Why Teams Need Clearer Operating Rules
We were speaking with a founder recently who described their business as feeling increasingly difficult to manage, despite having a strong team in place. The people were capable, engaged, and working hard. Yet small issues were taking longer to resolve, decisions were becoming inconsistent, and execution depended too heavily on constant conversations and alignment across the team.
In the early stages, businesses tend to operate through proximity and instinct. Teams are smaller, communication is informal, and people naturally understand how decisions get made. Founders are closely involved in day-to-day activity, so clarity comes from constant interaction rather than defined structure.
As the business grows, that model becomes harder to sustain.
More people join the organisation. Teams become more specialised. Priorities compete for attention. Decisions move across multiple layers of the business. What was once understood informally now requires clearer operational rules.
Many leadership teams hesitate at this point because they associate “rules” with bureaucracy or rigidity.
In practice, clear operating rules create the opposite effect.
They reduce friction.
Teams move faster when people understand:
how decisions should be made
who owns what
what requires escalation
how priorities are determined
what good execution looks like
Without this clarity, businesses often become overly dependent on meetings, alignment discussions, and leadership intervention simply to maintain momentum.
What growing companies need is not more process for the sake of process.
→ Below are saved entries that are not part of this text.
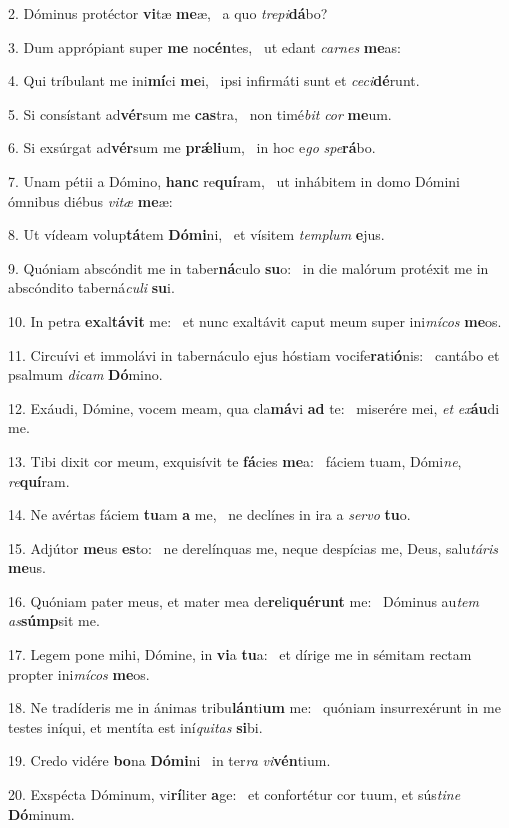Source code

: 2. Dóminus protéctor \textbf{vi}tæ \textbf{me}æ, \ast\  a quo \textit{tre}\textit{pi}\textbf{dá}bo?\

3. Dum apprópiant super \textbf{me} no\textbf{cén}tes, \ast\  ut edant \textit{car}\textit{nes} \textbf{me}as:\

4. Qui tríbulant me ini\textbf{mí}ci \textbf{me}i, \ast\  ipsi infirmáti sunt et \textit{ce}\textit{ci}\textbf{dé}runt.\

5. Si consístant ad\textbf{vér}sum me \textbf{cas}tra, \ast\  non timé\textit{bit} \textit{cor} \textbf{me}um.\

6. Si exsúrgat ad\textbf{vér}sum me \textbf{prǽ}\textbf{li}um, \ast\  in hoc e\textit{go} \textit{spe}\textbf{rá}bo.\

7. Unam pétii a Dómino, \textbf{hanc} re\textbf{quí}ram, \ast\  ut inhábitem in domo Dómini ómnibus diébus \textit{vi}\textit{tæ} \textbf{me}æ:\

8. Ut vídeam volup\textbf{tá}tem \textbf{Dó}\textbf{mi}ni, \ast\  et vísitem \textit{tem}\textit{plum} \textbf{e}jus.\

9. Quóniam abscóndit me in taber\textbf{ná}culo \textbf{su}o: \ast\  in die malórum protéxit me in abscóndito taberná\textit{cu}\textit{li} \textbf{su}i.\

10. In petra \textbf{ex}al\textbf{tá}\textbf{vit} me: \ast\  et nunc exaltávit caput meum super ini\textit{mí}\textit{cos} \textbf{me}os.\

11. Circuívi et immolávi in tabernáculo ejus hóstiam vocife\textbf{ra}ti\textbf{ó}nis: \ast\  cantábo et psalmum \textit{di}\textit{cam} \textbf{Dó}mino.\

12. Exáudi, Dómine, vocem meam, qua cla\textbf{má}vi \textbf{ad} te: \ast\  miserére mei, \textit{et} \textit{ex}\textbf{áu}di me.\

13. Tibi dixit cor meum, exquisívit te \textbf{fá}cies \textbf{me}a: \ast\  fáciem tuam, Dómi\textit{ne}, \textit{re}\textbf{quí}ram.\

14. Ne avértas fáciem \textbf{tu}am \textbf{a} me, \ast\  ne declínes in ira a \textit{ser}\textit{vo} \textbf{tu}o.\

15. Adjútor \textbf{me}us \textbf{es}to: \ast\  ne derelínquas me, neque despícias me, Deus, salu\textit{tá}\textit{ris} \textbf{me}us.\

16. Quóniam pater meus, et mater mea de\textbf{re}li\textbf{qué}\textbf{runt} me: \ast\  Dóminus au\textit{tem} \textit{as}\textbf{súmp}sit me.\

17. Legem pone mihi, Dómine, in \textbf{vi}a \textbf{tu}a: \ast\  et dírige me in sémitam rectam propter ini\textit{mí}\textit{cos} \textbf{me}os.\

18. Ne tradíderis me in ánimas tribu\textbf{lán}ti\textbf{um} me: \ast\  quóniam insurrexérunt in me testes iníqui, et mentíta est iní\textit{qui}\textit{tas} \textbf{si}bi.\

19. Credo vidére \textbf{bo}na \textbf{Dó}\textbf{mi}ni \ast\  in ter\textit{ra} \textit{vi}\textbf{vén}tium.\

20. Exspécta Dóminum, vi\textbf{rí}liter \textbf{a}ge: \ast\  et confortétur cor tuum, et sús\textit{ti}\textit{ne} \textbf{Dó}minum.\

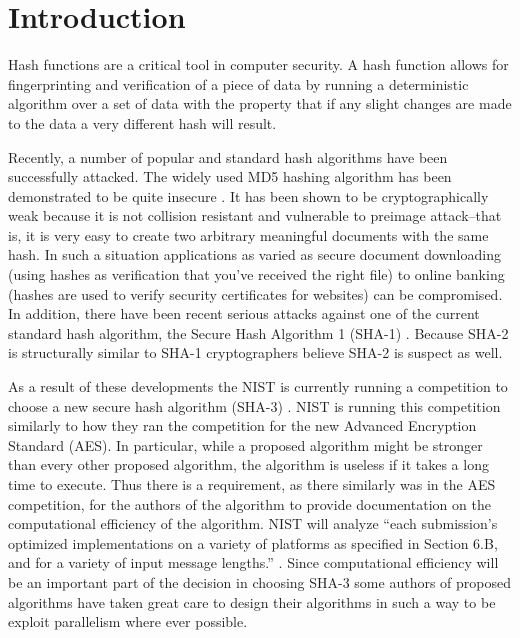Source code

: \section*{Introduction}
Hash functions are a critical tool in computer security.
A hash function allows for fingerprinting and verification of a piece of data by running a deterministic algorithm over a set of data with the property that if any slight changes are made to the data a very different hash will result.
 
Recently, a number of popular and standard hash algorithms have been successfully attacked.
The widely used MD5 hashing algorithm has been demonstrated to be quite insecure \cite{Nostradamus}.
It has been shown to be cryptographically weak because it is not collision resistant and vulnerable to preimage attack--that is, it is very easy to create two arbitrary meaningful documents with the same hash.
In such a situation applications as varied as secure document downloading (using hashes as verification that you've received the right file) to online banking (hashes are used to verify security certificates for websites) can be compromised.
In addition, there have been recent serious attacks against one of the current standard hash algorithm, the Secure Hash Algorithm 1 (SHA-1) \cite{Sha1Collisions}.
Because SHA-2 is structurally similar to SHA-1 cryptographers believe SHA-2 is suspect as well.
 
As a result of these developments the NIST is currently running a competition to choose a new secure hash algorithm (SHA-3) \cite{Sha3Request}.
NIST is running this competition similarly to how they ran the competition for the new Advanced Encryption Standard (AES).
In particular, while a proposed algorithm might be stronger than every other proposed algorithm, the algorithm is useless if it takes a long time to execute.
Thus there is a requirement, as there similarly was in the AES competition, for the authors of the algorithm to provide documentation on the computational efficiency of the algorithm.
NIST will analyze ``each submission's optimized implementations on a variety of platforms as specified in Section 6.B, and for a variety of input message lengths.'' \cite{Sha3Request}.
Since computational efficiency will be an important part of the decision in choosing SHA-3 some authors of proposed algorithms have taken great care to design their algorithms in such a way to be exploit parallelism where ever possible.
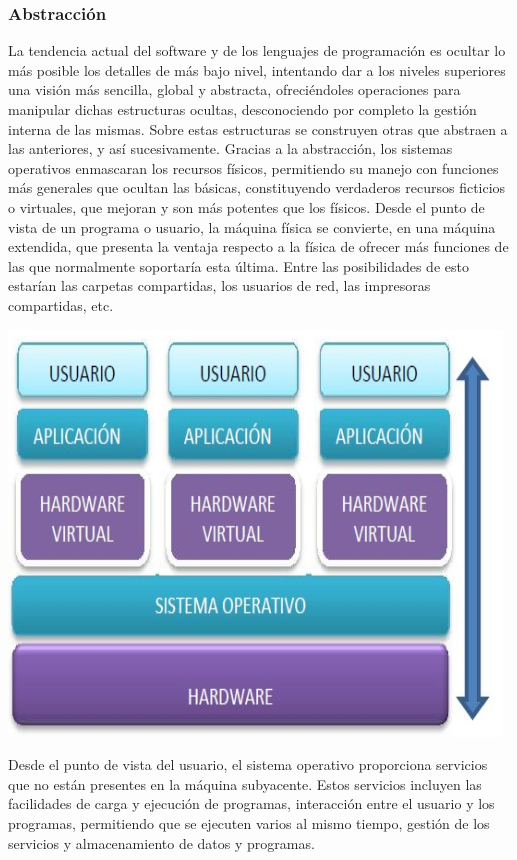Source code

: \documentclass[11pt]{article}
\begin{document}
\subsubsection{Abstracción}
\label{sec:orga337d23}
La tendencia actual del software y de los lenguajes de programación es
ocultar lo más posible los detalles de más bajo nivel, intentando dar a
los niveles superiores una visión más sencilla, global y abstracta,
ofreciéndoles operaciones para manipular dichas estructuras ocultas,
desconociendo por completo la gestión interna de las mismas. Sobre estas
estructuras se construyen otras que abstraen a las anteriores, y así
sucesivamente. Gracias a la abstracción, los sistemas operativos
enmascaran los recursos físicos, permitiendo su manejo con funciones más
generales que ocultan las básicas, constituyendo verdaderos recursos
ficticios o virtuales, que mejoran y son más potentes que los físicos.
Desde el punto de vista de un programa o usuario, la máquina física se
convierte, en una máquina extendida, que presenta la ventaja respecto a
la física de ofrecer más funciones de las que normalmente soportaría
esta última. Entre las posibilidades de esto estarían las carpetas
compartidas, los usuarios de red, las impresoras compartidas, etc.

\begin{center}
\includegraphics[width=.9\linewidth]{ArquitecturaSistemaOperativo/SO_MaquinaExtendida.PNG}
\end{center}

Desde el punto de vista del usuario, el sistema operativo proporciona
servicios que no están presentes en la máquina subyacente. Estos
servicios incluyen las facilidades de carga y ejecución de programas,
interacción entre el usuario y los programas, permitiendo que se
ejecuten varios al mismo tiempo, gestión de los servicios y
almacenamiento de datos y programas.
\end{document}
They need operating principles that create consistency as complexity increases.
The businesses that scale most effectively are usually the ones that establish these rules early. Not because they want to control every decision, but because they want teams to operate confidently without constant oversight.
Strong operating rules create trust across a business. They allow people to make decisions with confidence, collaborate more effectively, and focus their energy on execution rather than interpretation.
As businesses grow, clarity becomes operational infrastructure.
Without it, even strong teams struggle to move efficiently.